## Goal of the exercise
Consider the entries given below. Count the lines that include "شخصیت" and give only the count.

## Records

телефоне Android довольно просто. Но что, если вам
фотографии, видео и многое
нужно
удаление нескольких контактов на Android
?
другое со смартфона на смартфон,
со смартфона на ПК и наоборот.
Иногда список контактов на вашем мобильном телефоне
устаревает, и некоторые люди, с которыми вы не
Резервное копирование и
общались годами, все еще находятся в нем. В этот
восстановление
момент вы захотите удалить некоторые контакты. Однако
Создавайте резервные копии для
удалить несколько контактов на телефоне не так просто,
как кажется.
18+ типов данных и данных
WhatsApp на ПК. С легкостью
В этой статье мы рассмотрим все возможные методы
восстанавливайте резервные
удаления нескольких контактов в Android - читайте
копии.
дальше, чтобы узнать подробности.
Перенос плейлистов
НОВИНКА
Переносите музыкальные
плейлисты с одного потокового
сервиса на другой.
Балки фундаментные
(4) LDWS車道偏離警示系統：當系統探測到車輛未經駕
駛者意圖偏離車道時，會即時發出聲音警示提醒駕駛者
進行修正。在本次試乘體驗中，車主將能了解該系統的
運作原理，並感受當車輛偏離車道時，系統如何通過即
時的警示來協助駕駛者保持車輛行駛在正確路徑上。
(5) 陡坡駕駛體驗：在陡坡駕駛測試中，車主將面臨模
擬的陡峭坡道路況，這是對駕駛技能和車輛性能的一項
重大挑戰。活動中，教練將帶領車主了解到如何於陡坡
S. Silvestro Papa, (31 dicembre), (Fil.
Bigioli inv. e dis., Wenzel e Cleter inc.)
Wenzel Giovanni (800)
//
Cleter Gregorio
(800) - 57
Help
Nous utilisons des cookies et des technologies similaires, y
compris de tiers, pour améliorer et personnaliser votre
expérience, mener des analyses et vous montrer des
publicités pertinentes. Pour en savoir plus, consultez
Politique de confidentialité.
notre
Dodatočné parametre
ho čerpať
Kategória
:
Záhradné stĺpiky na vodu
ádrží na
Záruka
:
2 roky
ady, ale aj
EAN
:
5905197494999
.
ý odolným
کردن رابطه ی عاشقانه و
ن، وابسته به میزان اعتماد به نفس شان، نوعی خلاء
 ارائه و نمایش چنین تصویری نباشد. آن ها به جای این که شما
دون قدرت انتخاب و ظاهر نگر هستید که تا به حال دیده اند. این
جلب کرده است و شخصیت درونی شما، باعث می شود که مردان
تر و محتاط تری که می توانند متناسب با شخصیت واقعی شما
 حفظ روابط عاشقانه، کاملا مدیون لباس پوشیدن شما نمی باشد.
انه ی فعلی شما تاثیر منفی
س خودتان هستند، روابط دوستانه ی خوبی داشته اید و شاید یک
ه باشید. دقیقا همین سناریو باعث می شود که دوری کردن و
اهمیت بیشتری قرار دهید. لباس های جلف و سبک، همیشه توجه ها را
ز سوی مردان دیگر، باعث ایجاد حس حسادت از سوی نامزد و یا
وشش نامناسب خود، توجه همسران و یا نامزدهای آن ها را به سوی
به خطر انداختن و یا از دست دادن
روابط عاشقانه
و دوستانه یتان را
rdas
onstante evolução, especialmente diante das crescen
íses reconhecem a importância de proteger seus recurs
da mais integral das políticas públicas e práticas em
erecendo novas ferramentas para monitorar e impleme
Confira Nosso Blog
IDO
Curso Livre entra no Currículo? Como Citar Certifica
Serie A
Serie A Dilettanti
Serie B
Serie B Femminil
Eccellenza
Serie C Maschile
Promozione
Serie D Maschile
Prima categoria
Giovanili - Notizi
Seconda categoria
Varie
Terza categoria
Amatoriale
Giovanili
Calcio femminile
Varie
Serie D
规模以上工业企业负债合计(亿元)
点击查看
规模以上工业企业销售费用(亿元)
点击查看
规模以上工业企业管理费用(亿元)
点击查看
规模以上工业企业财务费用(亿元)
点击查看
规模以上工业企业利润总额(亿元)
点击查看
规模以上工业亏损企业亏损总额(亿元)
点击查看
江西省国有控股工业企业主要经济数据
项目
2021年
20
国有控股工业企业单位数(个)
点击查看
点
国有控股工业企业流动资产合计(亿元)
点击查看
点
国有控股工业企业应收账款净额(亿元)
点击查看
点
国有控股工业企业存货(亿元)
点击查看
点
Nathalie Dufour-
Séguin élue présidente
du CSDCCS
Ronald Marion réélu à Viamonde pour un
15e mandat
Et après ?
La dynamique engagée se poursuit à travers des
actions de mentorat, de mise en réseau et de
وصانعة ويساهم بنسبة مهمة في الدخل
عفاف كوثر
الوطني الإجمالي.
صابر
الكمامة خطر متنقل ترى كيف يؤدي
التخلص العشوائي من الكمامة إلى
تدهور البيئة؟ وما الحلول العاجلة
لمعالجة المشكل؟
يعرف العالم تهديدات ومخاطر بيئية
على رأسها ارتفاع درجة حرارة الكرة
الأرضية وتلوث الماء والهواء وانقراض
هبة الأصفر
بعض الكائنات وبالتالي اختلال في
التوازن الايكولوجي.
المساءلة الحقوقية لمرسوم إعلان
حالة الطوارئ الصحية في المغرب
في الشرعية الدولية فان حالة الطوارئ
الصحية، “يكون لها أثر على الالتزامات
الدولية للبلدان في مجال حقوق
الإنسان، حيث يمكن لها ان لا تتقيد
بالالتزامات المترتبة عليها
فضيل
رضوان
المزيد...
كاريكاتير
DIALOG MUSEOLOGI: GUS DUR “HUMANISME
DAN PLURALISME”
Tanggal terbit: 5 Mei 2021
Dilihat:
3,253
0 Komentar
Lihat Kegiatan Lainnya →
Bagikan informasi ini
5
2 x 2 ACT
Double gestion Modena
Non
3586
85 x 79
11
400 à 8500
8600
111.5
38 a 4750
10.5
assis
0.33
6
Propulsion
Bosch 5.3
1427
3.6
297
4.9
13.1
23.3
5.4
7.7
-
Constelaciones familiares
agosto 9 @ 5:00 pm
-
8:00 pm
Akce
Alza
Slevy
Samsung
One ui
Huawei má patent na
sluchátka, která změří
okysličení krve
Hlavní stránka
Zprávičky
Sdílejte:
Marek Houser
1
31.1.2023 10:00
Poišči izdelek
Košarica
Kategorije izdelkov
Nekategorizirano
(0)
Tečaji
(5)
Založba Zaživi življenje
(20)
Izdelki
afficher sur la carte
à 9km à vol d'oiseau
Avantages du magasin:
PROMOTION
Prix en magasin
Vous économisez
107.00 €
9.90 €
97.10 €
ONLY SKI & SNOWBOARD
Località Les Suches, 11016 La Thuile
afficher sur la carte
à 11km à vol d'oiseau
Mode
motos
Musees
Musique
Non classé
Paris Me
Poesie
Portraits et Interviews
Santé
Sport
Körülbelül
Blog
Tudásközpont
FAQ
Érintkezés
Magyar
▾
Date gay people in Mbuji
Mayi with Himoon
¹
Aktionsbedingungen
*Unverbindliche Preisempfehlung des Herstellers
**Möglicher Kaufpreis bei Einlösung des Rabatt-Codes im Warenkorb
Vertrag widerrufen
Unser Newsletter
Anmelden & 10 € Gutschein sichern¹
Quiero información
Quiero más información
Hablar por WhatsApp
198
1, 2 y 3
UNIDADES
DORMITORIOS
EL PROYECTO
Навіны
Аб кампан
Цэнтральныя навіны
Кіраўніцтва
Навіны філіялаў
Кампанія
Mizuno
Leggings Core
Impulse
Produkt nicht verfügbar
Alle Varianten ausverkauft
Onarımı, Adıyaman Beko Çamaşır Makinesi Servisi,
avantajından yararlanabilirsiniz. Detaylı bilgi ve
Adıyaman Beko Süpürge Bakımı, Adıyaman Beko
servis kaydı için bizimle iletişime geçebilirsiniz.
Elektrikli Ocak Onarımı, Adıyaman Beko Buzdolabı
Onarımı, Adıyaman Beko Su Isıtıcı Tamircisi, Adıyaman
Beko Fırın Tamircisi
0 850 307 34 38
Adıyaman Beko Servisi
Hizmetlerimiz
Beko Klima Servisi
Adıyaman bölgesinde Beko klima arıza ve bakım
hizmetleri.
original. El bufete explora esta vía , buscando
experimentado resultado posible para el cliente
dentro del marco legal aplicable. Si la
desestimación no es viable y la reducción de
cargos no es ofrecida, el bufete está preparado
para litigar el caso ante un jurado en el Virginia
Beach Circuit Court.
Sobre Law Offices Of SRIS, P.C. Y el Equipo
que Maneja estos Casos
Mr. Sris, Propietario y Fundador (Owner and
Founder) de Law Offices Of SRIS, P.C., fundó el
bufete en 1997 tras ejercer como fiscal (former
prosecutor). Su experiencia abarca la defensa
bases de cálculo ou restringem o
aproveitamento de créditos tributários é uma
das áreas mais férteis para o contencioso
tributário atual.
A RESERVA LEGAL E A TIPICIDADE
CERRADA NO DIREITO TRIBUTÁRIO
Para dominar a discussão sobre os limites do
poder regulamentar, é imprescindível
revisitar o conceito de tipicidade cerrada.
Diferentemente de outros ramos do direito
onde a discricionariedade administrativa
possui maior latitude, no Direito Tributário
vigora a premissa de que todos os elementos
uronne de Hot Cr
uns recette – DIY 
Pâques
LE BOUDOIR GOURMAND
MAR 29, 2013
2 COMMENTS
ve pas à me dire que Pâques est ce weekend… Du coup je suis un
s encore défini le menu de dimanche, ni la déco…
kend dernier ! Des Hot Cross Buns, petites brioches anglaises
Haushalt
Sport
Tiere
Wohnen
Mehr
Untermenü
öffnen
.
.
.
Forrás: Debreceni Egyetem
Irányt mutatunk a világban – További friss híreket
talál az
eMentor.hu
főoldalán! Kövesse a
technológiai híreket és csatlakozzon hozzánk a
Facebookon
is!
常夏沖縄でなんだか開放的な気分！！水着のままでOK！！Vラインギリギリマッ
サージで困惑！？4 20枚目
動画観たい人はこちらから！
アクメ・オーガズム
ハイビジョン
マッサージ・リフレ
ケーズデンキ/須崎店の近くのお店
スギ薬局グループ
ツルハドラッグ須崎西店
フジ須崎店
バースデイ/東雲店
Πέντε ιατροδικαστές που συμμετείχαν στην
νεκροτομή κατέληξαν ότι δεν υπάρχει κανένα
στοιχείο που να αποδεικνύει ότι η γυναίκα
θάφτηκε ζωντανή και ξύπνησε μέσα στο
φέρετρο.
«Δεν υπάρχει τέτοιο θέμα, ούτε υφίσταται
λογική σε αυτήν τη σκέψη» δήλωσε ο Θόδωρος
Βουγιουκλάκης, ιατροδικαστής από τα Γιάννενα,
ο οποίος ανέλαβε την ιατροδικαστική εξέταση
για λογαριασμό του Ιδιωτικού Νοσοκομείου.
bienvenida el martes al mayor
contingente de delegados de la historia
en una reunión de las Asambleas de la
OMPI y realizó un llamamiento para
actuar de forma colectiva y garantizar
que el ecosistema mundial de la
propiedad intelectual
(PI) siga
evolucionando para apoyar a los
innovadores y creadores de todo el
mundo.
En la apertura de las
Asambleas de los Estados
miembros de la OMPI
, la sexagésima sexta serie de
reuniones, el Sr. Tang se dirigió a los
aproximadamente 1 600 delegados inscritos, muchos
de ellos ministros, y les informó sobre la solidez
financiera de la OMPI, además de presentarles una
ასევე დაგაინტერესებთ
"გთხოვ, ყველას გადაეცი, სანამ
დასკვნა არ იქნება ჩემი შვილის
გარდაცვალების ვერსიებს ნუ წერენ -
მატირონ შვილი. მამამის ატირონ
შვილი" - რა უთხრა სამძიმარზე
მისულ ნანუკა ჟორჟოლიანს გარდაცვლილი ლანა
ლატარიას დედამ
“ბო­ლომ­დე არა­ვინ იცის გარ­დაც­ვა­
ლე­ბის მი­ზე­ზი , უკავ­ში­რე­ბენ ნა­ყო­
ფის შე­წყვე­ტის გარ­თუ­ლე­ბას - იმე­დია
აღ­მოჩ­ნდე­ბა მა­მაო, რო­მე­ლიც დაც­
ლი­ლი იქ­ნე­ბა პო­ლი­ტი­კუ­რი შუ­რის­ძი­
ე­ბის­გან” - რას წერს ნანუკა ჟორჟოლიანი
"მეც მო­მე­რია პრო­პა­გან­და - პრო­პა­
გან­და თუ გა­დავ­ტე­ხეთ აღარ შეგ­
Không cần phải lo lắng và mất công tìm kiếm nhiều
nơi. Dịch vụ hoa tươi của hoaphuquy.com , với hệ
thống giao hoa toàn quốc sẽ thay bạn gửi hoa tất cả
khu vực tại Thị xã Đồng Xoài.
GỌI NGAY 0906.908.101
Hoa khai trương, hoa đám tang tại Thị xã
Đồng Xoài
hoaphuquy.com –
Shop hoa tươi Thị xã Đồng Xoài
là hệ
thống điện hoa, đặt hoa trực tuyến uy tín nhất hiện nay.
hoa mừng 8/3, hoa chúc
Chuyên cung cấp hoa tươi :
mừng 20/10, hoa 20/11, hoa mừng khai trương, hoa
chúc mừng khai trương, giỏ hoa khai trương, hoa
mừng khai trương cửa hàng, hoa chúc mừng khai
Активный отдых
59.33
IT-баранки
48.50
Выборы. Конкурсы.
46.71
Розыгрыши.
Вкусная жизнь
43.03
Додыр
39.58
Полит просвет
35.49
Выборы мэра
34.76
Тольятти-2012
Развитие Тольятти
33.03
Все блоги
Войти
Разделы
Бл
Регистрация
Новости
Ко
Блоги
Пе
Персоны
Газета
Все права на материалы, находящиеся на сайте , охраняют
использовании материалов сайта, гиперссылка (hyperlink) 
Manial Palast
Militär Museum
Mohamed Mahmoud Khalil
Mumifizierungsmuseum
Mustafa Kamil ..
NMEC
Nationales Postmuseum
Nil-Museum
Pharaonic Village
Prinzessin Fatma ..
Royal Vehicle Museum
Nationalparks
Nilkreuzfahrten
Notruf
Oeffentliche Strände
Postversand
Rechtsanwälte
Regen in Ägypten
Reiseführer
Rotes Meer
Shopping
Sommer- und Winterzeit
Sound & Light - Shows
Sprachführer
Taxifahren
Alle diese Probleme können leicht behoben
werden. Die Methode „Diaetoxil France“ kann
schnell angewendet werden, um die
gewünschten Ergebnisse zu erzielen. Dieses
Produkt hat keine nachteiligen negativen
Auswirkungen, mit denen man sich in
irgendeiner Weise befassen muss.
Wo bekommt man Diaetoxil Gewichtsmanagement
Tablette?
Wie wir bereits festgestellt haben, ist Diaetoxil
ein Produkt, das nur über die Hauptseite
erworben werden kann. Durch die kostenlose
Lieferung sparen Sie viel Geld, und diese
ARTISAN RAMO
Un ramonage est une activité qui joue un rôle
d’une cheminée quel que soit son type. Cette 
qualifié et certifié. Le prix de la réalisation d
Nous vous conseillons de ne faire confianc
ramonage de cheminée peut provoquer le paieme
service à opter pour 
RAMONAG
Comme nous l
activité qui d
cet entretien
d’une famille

## Answer to the problem
2